International students are frustrated and anxious with the immigration process.
International students need a visa to enrol at tertiary institutions. To get the visa, they must first pay the study fees and get a receipt. But delays in processing the visa at Immigration New Zealand means many are stuck in limbo.
Francesca Satta is one of the frustrated and stressed students.
The 39-year-old Italian is doing a diploma in human resource management at Ara Institute of Canterbury.
Satta said she had paid $20,000 in fees, was attending classes and completing assignments. Initially, she had no access to Ara's online learning platform Moodle, nor the student portal MyAra.
She eventually gained guest access to the digital tools, but only after complaining several times and reminding Ara that she had paid $20,000 to study there.
Satta was still waiting for her student visa application to be processed, but was confident it would be approved.
Johanna Nyqvist, a 29-year-old from Sweden, decided after the Covid-19 lockdown to enrol at Ara to get a diploma in business studies.
She said Ara encouraged her to study there despite having no student visa. She took and passed an English proficiency test in May, after which she was invited t study at Ara.
Nyqvist paid $20,000 and applied for a student visa on July 11.
She acknowledged it was a late application, but said she had been assured by Ara it wouldn't be an issue. A month later, Nyqvist has not heard from immigration. When she called immigration she was "scoffed and laughed at", she said.
"The man on the phone was so rude. He told me it was a waste of time calling... it was too late for an application."

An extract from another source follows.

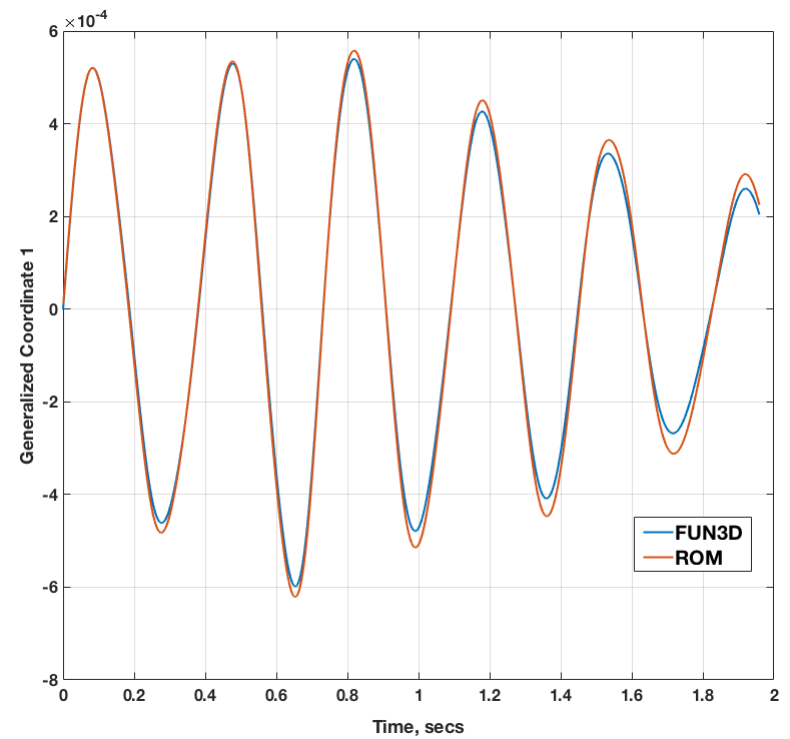
Figure 7. Comparison of full FUN3D aeroelastic response and ROM aeroelastic response for the first mode of the N+2 configuration at M = 1.7 and a dynamic pressure of 2.149 psi.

She had been attending classes since July 27 but because she didn't have the visa, she was not properly enrolled. As a result, Nyqvist said she was unable to borrow library books and access online materials. She was relying on email correspondence and supplied reading materials to keep up with her studies, but struggled not to fall behind.
"I'm so anxious and stressed and nervous about the situation. I feel lost," Nyqvist said.
"I feel like I can't get 100 percent into it. I can’t access the tools. I have to constantly ask classmates and tutors and double check everything to make sure I don't miss anything. It's like I'm doing double the amount of work that a normal student is doing."